Efficient-HELM

This tutorial will show you how to locally add your model into the HELM Classic leaderboard at a fraction of the cost of performing a full run, using a techinque from IBM Resarch described in Efficient Benchmarking (of Language Models) a paper from IBM Research.

Warning — The tutorial will currently only work for the HELM Classic leaderboard. Other leaderboards are not yet supported.

Download HELM leaderboard results

First, in order to compare your model to the latest and greatest models found in the HELM Classic leaderboard, use the following command to obtain a zip file of all previous HELM Classic results

export LEADERBOARD_VERSION=v0.3.0

Downloaded, expand the file into HELMs results dir:

curl -O https://storage.googleapis.com/crfm-helm-public/benchmark_output/archives/$LEADERBOARD_VERSION/run_stats.zip &&\
mkdir -p benchmark_output/runs/$LEADERBOARD_VERSION && unzip run_stats.zip -d benchmark_output/runs/$LEADERBOARD_VERSION

Now that the files are in your results directory, all HELM models will be shown in your UI along with your model.

Run Efficient-HELM

According to Efficient Benchmarking (of Language Models) a paper from IBM Research, which systematically analysed benchmark design choices using the HELM benchmark as an example, one can run the HELM benchmark with a fraction of the examples and still get a reliable estimation of a full run (Perlitz et al., 2023).

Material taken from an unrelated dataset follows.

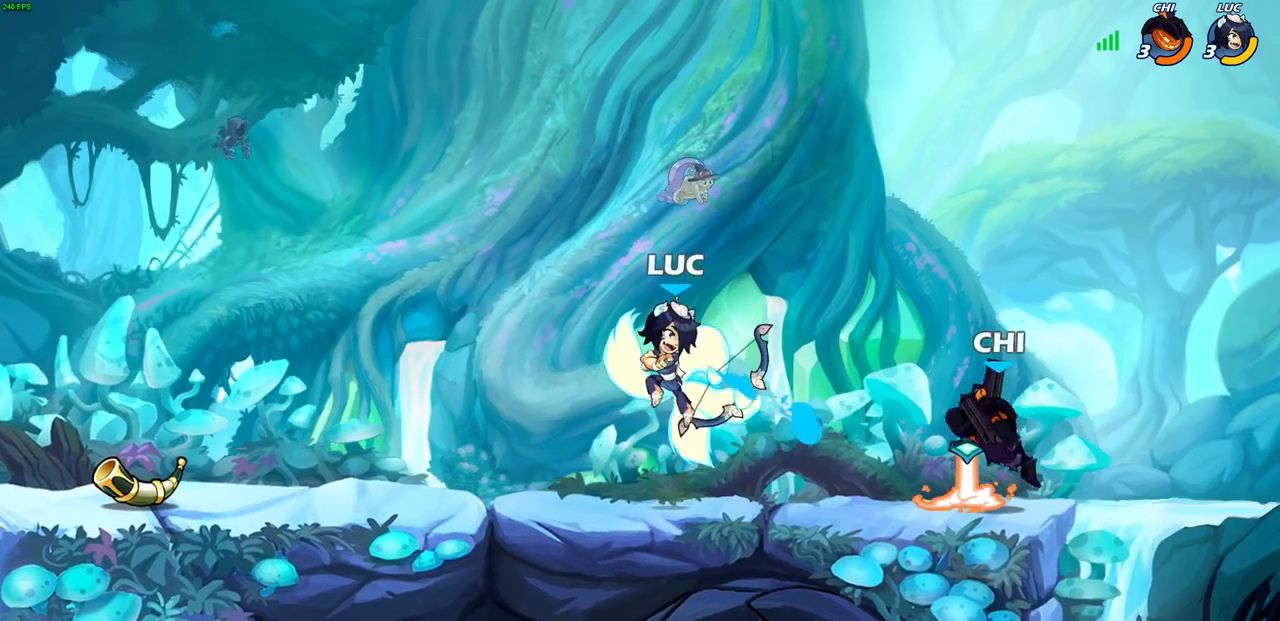
{"buttons": [], "left_stick": "right", "right_stick": "center", "events": [[450, "left_stick", "right"]]}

Specifically, the authors calculated the CI 95% of Rank Location from the real ranks as a function of the number of examples used per scenario and came up with the following tradeoffs¹:

Examples Per Scenario	CI 95% of Rank Location	Compute saved
10	±5	X400
20	±4	X200
50	±3	X80
200	±2	X20
1000	±1	X4
All	±1	X1

Choose your point on your tradeoff, how accurate do you need your rank? how much time do you want to wait? Once you have chosen, download the config and define your model

export EXAMPLES_PER_SCENARIO=10 && \
export MODEL_TO_RUN=openai/gpt2

That’s it, run the following to get the config file:

wget https://raw.githubusercontent.com/stanford-crfm/helm/main/src/helm/benchmark/presentation/run_entries_core_scenarios_$EXAMPLES_PER_SCENARIO.conf -O run_entries_$EXAMPLES_PER_SCENARIO.conf

and this one to run the benchmark (will take some time in the first time since all the data has to be prepared):

helm-run \
--conf-paths run_entries_$EXAMPLES_PER_SCENARIO.conf \
--suite $LEADERBOARD_VERSION \
--max-eval-instances $EXAMPLES_PER_SCENARIO \
--models-to-run $MODEL_TO_RUN \
--cache-instances \
--num-train-trials 1 \
--skip-completed-runs

This will take some time the first time running since all the data (regardless of the number of examples chosen) is downloaded and prepared.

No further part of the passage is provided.